The ICPHREG Procedure

PROC ICPHREG Statement

  • PROC ICPHREG <options>;

The PROC ICPHREG statement invokes the ICPHREG procedure. Table 63.2 summarizes the options available in the PROC ICPHREG statement.

Table 63.2: PROC ICPHREG Statement Options

Option

Description

ALPHA=

Specifies the level for confidence limits

DATA=

Names the SAS data set to be analyzed

ITHISTORY

Displays the iteration history, final gradient, and second derivative matrix

NAMELEN=

Specifies the length of effect names

NLOPTIONS

Specifies optimization parameters for fitting the specified model

NOPRINT

Suppresses all displayed output

NOTHREADS

Requests a single-threaded mode for the computation

PLOTS=

Controls the plots that are produced through ODS Graphics

SINGULAR=

Specifies the singularity tolerance

THREADS=

Specifies the number of threads for the computation


You can specify the following options in the PROC ICPHREG statement.

ALPHA=number

specifies the $\alpha $ level for $100(1-\alpha )$% confidence limits. The number must be between 0 and 1; the default value is 0.05, which results in 95% intervals. This value is used as the default level for confidence limits that are computed by the BASELINE, HAZARDRATIO, and MODEL statements. You can override this default by specifying the ALPHA= option in these statements.

DATA=SAS-data-set

names the SAS data set that contains the data to be analyzed. If you omit this option, the procedure uses the most recently created SAS data set.

ITHISTORY

displays the iteration history for computing maximum likelihood estimates, the final evaluation of the gradient, and the final evaluation of the negative of the second derivative matrix (that is, the negative of the Hessian).

NAMELEN=n

specifies the maximum length of effect names in tables and output data sets to be n characters, where n is a value between 20 and 200. By default, NAMELEN=20.

NLOPTIONS(options)

specifies options for the nonlinear optimization methods that are used for fitting the specified model. You can specify the following options:

ABSCONV=r
ABSTOL=r

specifies an absolute function convergence criterion by which minimization stops when $f(\bpsi ^{(k)}) \leq r $, where $\bpsi $ is the vector of parameters in the optimization and $f(\cdot )$ is the objective function. The default value of r is the negative square root of the largest double-precision value, which serves only as a protection against overflows.

ABSFCONV=r
ABSFTOL=r

specifies an absolute function difference convergence criterion. For all techniques except NMSIMP, termination requires a small change of the function value in successive iterations,

\[ |f(\bpsi ^{(k-1)}) - f(\bpsi ^{(k)})| \leq r \]

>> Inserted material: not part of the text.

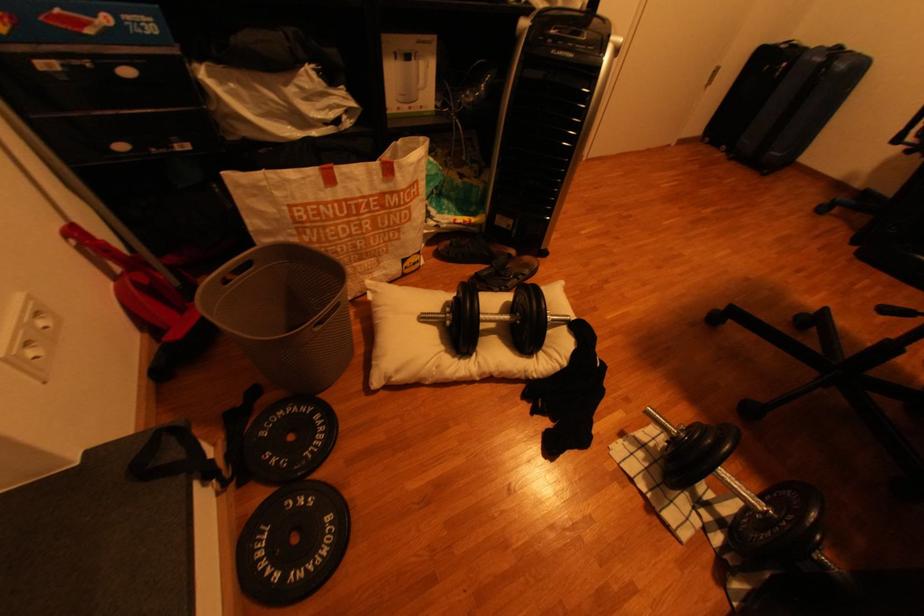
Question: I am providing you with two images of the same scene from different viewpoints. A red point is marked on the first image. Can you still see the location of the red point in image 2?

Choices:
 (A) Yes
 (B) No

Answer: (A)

where $\bpsi $ denotes the vector of parameters that participate in the optimization and $f(\cdot )$ is the objective function. The same formula is used for the NMSIMP technique, but $\bpsi ^{(k)}$ is defined as the vertex that has the lowest function value, and $\bpsi ^{(k-1)}$ is defined as the vertex that has the highest function value in the simplex. By default, ABSFCONV=0.

ABSGCONV=r
ABSGTOL=r

specifies an absolute gradient convergence criterion. Termination requires the maximum absolute gradient element to be small,

\[ \max _ j |g_ j(\bpsi ^{(k)})| \leq r \]

where $\bpsi $ denotes the vector of parameters that participate in the optimization and $g_ j(\cdot )$ is the gradient of the objective function with respect to the jth parameter. This criterion is not used by the NMSIMP technique. The default value is r = 1E–5.

FCONV=r
FTOL=r

specifies a relative function convergence criterion. For all techniques except NMSIMP, termination requires a small relative change of the function value in successive iterations,

\[ \frac{|f(\bpsi ^{(k)}) - f(\bpsi ^{(k-1)})|}{|f(\bpsi ^{(k-1)})|} \leq r \]

where $\bpsi $ denotes the vector of parameters that participate in the optimization and $f(\cdot )$ is the objective function. The same formula is used for the NMSIMP technique, but $\bpsi ^{(k)}$ is defined as the vertex that has the lowest function value, and $\bpsi ^{(k-1)}$ is defined as the vertex that has the highest function value in the simplex. The default is r $=10^{-\mr{FDIGITS}}$, where FDIGITS is by default $-\log _{10}\{ \epsilon \} $ and $\epsilon $ is the machine precision.

GCONV=r
GTOL=r

specifies a relative gradient convergence criterion. For all techniques except CONGRA and NMSIMP, termination requires the normalized predicted function reduction to be small,

\[ \frac{\mb{g}(\bpsi ^{(k)})^\prime [\bH ^{(k)}]^{-1} \mb{g}(\bpsi ^{(k)})}{|f(\bpsi ^{(k)})| } \leq r \]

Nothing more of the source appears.